The IDF is a point of separation within the country as a whole. Those who don't serve in the IDF are looked down on by those who do. What? You want me to protect you and spend three years of my life serving this country when you don't? Serving in the military falls directly on the concurrent cleavages of Secular v Religious and Jews v Arabs, because orthodox Jews as well as Arabs are not obligated to serve, creating more fodder for the tension between groups.

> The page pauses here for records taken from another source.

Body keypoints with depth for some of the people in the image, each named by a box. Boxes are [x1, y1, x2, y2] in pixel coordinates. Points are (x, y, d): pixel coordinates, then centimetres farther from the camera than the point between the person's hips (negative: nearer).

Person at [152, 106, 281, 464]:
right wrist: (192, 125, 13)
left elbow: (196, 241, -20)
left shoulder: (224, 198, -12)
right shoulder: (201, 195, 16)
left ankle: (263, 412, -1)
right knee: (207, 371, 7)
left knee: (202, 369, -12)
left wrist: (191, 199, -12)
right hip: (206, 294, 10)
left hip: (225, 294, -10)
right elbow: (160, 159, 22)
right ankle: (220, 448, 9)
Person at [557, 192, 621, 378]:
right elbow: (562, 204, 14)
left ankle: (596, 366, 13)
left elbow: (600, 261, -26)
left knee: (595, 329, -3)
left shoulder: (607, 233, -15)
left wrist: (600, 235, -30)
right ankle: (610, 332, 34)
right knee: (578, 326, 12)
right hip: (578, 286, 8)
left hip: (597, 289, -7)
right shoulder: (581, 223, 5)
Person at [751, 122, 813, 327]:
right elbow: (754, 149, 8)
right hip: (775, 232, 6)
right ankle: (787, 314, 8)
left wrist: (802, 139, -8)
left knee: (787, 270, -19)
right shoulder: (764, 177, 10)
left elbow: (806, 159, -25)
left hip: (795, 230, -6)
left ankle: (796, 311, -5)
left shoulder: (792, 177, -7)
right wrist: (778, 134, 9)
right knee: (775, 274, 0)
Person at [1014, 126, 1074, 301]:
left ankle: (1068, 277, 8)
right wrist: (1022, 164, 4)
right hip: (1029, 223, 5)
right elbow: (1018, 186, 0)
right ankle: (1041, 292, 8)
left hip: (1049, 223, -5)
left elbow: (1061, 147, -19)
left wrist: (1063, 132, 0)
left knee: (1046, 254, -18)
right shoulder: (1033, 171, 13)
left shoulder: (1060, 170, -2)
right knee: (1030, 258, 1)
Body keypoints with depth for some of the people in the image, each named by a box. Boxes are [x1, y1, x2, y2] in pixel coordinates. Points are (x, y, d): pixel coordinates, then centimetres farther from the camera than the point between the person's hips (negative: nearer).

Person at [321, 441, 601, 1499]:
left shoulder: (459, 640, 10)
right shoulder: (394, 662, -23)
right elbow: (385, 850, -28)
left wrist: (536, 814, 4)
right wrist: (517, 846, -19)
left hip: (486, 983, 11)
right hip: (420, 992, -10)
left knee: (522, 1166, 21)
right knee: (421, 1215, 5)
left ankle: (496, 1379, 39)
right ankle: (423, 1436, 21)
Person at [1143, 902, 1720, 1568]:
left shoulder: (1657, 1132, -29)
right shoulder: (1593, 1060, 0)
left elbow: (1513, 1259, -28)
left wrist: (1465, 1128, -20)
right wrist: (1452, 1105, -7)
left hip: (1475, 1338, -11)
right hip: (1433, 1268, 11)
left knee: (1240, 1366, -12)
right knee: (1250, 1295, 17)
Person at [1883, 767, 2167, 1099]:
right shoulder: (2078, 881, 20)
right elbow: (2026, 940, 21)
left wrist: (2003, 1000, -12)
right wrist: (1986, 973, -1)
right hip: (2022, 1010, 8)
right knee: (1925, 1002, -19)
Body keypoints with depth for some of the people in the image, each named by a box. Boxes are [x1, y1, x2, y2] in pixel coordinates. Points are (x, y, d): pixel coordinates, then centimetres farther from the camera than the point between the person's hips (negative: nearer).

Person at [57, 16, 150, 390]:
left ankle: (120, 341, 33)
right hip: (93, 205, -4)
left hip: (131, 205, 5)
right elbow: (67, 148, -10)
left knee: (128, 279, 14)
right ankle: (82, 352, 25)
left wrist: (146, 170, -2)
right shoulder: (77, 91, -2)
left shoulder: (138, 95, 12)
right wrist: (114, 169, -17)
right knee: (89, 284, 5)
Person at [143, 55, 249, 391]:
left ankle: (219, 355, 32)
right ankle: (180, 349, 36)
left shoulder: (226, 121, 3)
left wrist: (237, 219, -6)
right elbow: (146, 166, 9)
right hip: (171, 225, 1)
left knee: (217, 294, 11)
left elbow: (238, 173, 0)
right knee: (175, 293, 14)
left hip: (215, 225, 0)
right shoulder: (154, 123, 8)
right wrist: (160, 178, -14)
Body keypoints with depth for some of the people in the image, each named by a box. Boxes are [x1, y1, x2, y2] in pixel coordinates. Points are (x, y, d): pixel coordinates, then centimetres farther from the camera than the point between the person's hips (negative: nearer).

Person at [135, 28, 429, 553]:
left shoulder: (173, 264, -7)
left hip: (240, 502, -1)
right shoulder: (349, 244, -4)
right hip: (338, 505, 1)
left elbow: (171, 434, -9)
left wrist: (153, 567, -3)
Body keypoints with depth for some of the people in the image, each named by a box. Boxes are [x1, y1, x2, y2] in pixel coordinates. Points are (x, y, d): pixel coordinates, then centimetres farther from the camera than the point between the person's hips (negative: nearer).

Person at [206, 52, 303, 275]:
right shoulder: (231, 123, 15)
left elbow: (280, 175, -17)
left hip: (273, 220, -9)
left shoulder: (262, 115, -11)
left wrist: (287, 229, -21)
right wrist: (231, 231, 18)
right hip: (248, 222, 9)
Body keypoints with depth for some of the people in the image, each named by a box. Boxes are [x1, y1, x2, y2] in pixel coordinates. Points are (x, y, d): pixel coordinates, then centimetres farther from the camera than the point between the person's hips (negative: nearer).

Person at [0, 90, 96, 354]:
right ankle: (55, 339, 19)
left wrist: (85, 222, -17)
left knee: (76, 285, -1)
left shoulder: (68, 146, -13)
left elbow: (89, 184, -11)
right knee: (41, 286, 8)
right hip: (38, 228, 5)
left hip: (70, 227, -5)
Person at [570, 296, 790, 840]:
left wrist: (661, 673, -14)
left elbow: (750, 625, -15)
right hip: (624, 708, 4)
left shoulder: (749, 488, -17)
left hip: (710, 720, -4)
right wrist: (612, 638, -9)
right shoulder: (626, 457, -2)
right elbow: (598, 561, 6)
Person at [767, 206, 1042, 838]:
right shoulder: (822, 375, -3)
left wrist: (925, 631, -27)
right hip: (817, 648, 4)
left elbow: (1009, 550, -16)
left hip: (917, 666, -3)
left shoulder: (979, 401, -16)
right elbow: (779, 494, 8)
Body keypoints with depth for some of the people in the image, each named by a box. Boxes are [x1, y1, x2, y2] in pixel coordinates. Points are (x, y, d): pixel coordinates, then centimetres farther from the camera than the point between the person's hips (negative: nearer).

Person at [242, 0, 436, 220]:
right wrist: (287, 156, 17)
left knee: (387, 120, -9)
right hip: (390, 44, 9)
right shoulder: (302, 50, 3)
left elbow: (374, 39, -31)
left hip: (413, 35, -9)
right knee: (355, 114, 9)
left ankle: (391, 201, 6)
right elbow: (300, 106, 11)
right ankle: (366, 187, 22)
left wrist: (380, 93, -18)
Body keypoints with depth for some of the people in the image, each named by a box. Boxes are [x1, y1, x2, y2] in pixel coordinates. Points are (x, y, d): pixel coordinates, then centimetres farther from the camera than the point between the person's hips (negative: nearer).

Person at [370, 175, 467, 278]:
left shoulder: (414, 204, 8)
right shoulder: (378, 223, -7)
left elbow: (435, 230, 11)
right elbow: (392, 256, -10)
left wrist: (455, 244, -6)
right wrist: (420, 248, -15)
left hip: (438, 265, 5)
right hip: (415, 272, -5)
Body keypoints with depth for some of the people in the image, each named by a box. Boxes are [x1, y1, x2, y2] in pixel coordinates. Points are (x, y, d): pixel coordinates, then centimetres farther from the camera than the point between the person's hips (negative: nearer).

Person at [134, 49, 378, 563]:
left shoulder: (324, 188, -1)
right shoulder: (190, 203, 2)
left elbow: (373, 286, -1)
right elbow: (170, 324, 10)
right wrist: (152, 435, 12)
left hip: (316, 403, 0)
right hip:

So why not get rid of conscription? I think many young Israelis will agree that they would much rather not have to do military service. And I'm sure many parents of young Israelis would as well. But I also think that when asked if they think the IDF is necessary, nearly all of them would say that it absolutely is. I think growing up in America makes it difficult to understand what it means to be surrounded by enemies. We may have plenty of countries that don't like us, but there is very little direct threat and a very large space between them and us. But here in Israel, you grow up looking North and seeing Lebanon and Syria; East and seeing Jordan, Iraq, and Saudi Arabia; West and seeing Egypt and Sudan. Not a single one of those countries readily recognized the diplomatic existence of Israel when it was founded, and still most of them do not. After the UN partition plan to create two states in 1947, a civil war began between the Jews and Arabs, which turned into Israel's war of Independence in 1948 when Egypt, Jordan, Iraq, Lebanon, and Syria joined.

Combine the constant threat of the neighborhood with a post-holocaust need for strength in defense. The weak, bookish, peddler Jew of the nineteenth century that suffered so much persecution came to Israel to create a new image of a strong, hard working, laboring, resilient Jew that would not be messed with. And today we have in Israel a principle of Security First. I think the simple truth is that if the IDF was not as strong as it is, this country would no longer exist and neither would I (my parents are both Israeli). That being said, there are some aspects of the Security First principle that I absolutely hate and cannot get over. The racial profiling, the anger, the inhibiting national memory and feeling of burden, the victimization. It is at the point where my friends, Americans studying at the University of Haifa, who are traveling abroad to go visit an Arab country, get frisked at the airport and questioned for over an hour. It's at the point where cars going through a checkpoint who's driver has an Israeli accent get let right through while if the driver sounds a bit Arab, every inch of the car is searched. How can people live like this? Being put into such defined boxes that they grow up knowing exactly their place in society in this state, and treat others that way too?